● **Written task**:
Only a number is expected: how many lines in the entries that follow contain the word "SilkS"?

● **Dataset records**:

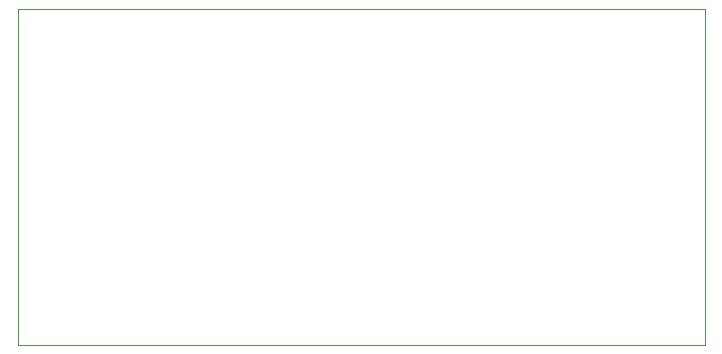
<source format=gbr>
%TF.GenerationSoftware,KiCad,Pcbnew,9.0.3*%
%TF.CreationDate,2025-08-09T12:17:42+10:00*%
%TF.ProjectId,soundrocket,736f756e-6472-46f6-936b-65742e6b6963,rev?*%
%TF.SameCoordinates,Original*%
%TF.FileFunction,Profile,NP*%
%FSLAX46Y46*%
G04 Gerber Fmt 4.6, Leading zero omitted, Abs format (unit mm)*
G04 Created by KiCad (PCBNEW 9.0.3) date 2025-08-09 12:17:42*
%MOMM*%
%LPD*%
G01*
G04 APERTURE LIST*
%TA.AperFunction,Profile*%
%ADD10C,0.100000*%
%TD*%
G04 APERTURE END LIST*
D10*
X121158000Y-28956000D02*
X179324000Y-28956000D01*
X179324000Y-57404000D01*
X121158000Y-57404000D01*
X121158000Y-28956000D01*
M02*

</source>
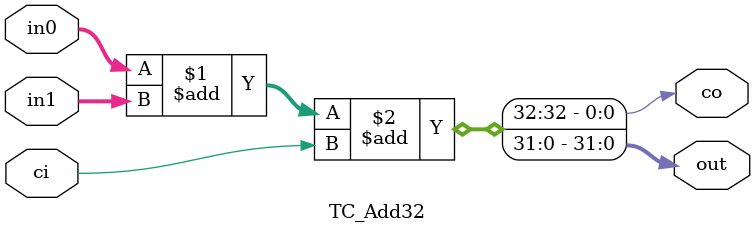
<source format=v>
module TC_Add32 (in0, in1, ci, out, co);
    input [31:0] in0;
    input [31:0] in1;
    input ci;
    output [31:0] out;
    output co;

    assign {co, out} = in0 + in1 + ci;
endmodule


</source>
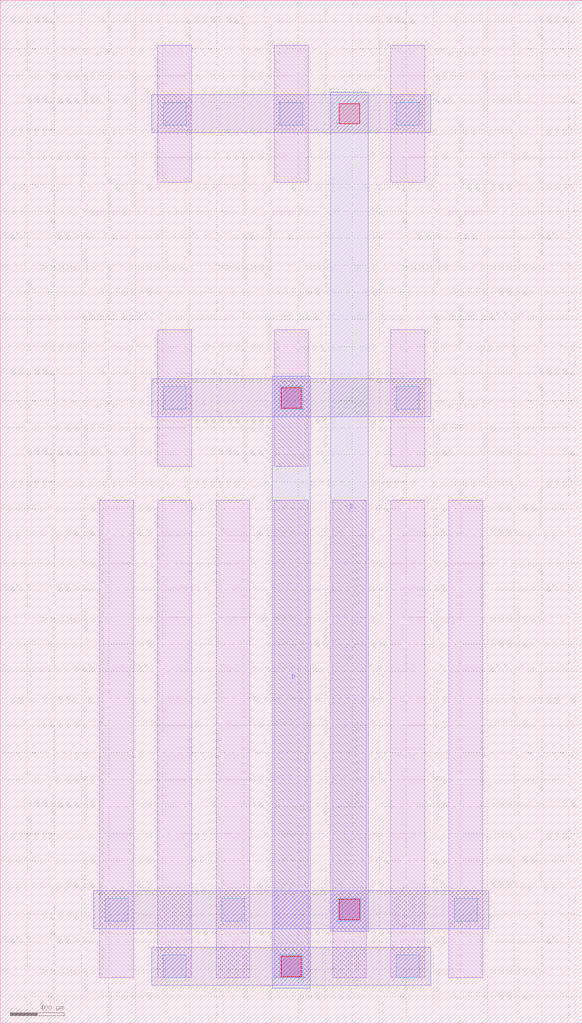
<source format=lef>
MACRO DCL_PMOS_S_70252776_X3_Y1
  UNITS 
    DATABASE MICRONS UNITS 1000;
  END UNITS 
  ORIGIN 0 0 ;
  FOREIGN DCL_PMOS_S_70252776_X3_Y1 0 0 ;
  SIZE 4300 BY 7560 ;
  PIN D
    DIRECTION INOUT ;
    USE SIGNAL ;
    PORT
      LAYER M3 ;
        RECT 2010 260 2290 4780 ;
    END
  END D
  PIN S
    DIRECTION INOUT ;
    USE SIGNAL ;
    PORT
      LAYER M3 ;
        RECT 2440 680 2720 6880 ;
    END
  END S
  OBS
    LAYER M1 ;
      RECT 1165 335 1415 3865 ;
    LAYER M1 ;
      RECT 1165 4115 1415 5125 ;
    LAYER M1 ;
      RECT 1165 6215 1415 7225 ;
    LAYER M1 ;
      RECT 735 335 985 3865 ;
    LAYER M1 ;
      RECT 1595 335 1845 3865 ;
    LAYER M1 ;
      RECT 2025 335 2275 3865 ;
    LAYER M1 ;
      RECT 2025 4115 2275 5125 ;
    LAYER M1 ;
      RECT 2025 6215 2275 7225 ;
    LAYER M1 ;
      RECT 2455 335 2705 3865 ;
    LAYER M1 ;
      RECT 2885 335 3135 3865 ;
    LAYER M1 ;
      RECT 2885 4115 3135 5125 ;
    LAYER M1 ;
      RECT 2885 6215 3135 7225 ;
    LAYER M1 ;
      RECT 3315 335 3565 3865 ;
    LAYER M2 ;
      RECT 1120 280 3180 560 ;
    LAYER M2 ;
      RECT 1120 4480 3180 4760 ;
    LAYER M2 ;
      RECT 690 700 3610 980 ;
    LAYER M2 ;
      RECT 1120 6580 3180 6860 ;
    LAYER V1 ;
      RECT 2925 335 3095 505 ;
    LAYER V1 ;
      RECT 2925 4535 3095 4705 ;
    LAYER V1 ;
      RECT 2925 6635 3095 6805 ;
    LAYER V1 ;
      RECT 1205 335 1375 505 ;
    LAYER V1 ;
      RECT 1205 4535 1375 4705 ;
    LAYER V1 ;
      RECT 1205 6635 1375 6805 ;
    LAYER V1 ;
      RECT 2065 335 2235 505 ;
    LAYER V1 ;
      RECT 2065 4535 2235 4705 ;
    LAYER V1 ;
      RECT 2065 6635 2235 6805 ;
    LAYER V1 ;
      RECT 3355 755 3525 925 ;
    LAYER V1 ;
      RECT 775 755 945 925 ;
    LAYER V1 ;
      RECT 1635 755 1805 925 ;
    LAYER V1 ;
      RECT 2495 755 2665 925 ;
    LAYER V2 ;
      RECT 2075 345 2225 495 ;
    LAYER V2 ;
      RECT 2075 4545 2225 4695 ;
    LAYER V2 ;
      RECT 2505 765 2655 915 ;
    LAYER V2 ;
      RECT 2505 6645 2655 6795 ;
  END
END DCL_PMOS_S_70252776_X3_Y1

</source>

---

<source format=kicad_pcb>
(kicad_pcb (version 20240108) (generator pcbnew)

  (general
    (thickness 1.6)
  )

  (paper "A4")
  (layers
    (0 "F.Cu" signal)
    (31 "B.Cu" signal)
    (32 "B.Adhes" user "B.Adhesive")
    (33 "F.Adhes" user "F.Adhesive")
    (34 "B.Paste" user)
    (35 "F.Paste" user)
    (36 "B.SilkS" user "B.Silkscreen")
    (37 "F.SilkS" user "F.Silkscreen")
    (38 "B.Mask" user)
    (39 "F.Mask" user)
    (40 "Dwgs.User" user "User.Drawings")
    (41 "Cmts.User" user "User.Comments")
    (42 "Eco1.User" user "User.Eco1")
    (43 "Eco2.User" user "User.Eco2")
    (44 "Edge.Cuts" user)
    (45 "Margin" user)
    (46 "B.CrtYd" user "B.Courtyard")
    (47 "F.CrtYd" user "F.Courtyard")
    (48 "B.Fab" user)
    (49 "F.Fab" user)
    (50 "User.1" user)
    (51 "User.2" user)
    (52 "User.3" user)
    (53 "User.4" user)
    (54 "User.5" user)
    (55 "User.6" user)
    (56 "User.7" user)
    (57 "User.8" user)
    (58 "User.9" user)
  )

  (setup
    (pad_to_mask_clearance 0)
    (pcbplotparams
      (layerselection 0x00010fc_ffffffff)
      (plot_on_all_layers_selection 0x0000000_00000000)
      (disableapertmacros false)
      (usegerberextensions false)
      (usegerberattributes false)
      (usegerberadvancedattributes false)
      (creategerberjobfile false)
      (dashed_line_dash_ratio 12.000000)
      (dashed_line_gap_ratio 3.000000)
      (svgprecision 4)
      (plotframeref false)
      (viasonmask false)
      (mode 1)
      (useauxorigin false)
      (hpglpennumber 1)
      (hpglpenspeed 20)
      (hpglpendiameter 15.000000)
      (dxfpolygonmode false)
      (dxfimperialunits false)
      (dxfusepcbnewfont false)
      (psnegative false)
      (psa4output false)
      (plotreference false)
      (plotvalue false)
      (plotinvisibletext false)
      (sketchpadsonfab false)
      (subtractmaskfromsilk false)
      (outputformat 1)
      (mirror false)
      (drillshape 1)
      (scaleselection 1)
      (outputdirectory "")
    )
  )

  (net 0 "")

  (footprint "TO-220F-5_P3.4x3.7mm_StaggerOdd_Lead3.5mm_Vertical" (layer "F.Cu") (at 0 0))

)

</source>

● **The completed task**:
2